Echando un rápido vistazo a la plantilla verdiblanca, observamos como la falta de gol en sus futbolistas es una de sus debilidades más importantes. Ha perdido progresivamente los goles de Oliveira, de Joaquín e incluso el recurso de los lanzamientos de falta de Assunçao, que como se evidenció la temporada pasada con Bechkam en el Madrid, ante la falta de una elaboración de juego fluida, supone una alternativa muy a tener en cuenta. De entre los delanteros andaluces ninguno asegura, hoy por hoy, registros goleadores cercanos a los veinte goles y los jugadores de segunda línea, exceptuando el caso de Fernando, tampoco son especialistas a la hora de finalizar las ocasiones de peligro. Así, ante la falta de gol arriba, el objetivo debe ser el de rentabilizar los goles y por lo tanto, la prioridad del equipo debe ser la de mantener a cero su portería.

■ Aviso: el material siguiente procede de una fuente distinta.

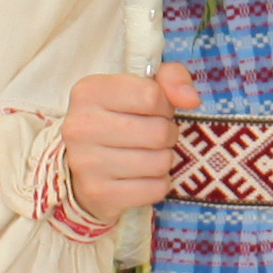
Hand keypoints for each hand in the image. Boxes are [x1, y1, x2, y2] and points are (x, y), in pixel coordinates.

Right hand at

Teniendo en cuenta que daremos una mayor importancia a la defensa de la zona central, es previsible que el mayor peligro del rival venga por ambos costados, donde los dos carrileros pueden encontrarse habitualmente en una situación de uno contra uno. Por este motivo, en la confección de la pareja de centrales debe primar la capacidad para defender los centros laterales que la velocidad y habilidad en la anticipación ya que en la parcela central de la zaga plantearemos una defensa por acumulación. Los hombres escogidos deben ser Juanito, actuando como libero para situar correctamente a la defensa y ordenar a sus compañeros en las ayudas, y Rivas, con lo cual nos aseguraríamos un control fuerte en los centros laterales (la primera alternativa a ambos centrales sería Nano, otro defensa central fuerte, potente y dominador del juego aéreo).
Debido a que la falta de gol nos obliga a presentar una punta de ataque formada por dos hombres, ya que no contamos ni con delanteros rápidos y habilidosos en el uno contra uno para formar en un 4-3-3, ni con jugadores de segunda línea con buenos registros anotadores para hacerlo con un 4-2-3-1, buscaremos un centro del campo que aglutine contención, organización, y recursos tanto ofensivos como defensivos en banda. Por banda derecha situaremos a un jugador capaz de cumplir con las funciones de carrilero, por lo que deberá poseer unas cualidades físicas importantes a la vez que rigor defensivo, perfil en el que encaja perfectamente el ex-azulgrana Damià, dejando a un Odonkor mucho más extremo que lateral, como un recurso para dar la vuelta al partido desde el banquillo. En la organización del juego, tanto Capi como Rivera tienen opciones, pero el echo de presentar un doble pivote y no un doble pivote más un mediapunta, da ventaja a la participación de Rivera ya que el cuenta con una mejor técnica defensiva y efectividad en la recuperación que el sevillano. Por su parte, en el lado izquierdo, la presencia del chileno Mark González nos ofrece profundidad por banda, capacidad de desbordar en el uno contra uno, retorno defensivo y gol, sobretodo gracias a su buen golpeo a balón parado. Finalmente la posición de mediocentro es la que ofrece mayores dudas ya que ni Arzu ni Somoza parecen afianzarse en esta demarcación.
Con estas dos líneas de cuatro, el equipo debe trabajar para dejar la portería de Ricardo a cero. Con el rival atacando por el centro, la línea de cuatro defensas debe cerrarse junto a la ayuda del mediocentro, reduciendo al máximo los espacios por el centro. En cambio, ante un ataque por banda, pasaríamos a utilizar la variante de defensa de cinco, pasando Melli a actuar como central y Damiá a ocupar el lateral diestro.
Por otro lado, los recursos desde el banquillo son numerosos: Fernando para ganar en llegada desde segunda línea a situaciones de remate, Odonkor para penetrar por banda derecha, Capi para mejorar el ritmo de circulación del esférico, Sobis para buscar el desequilibrio a partir de la calidad individual del brasileño o Pavone buscando el recurso del juego aéreo buscando un punta referencia.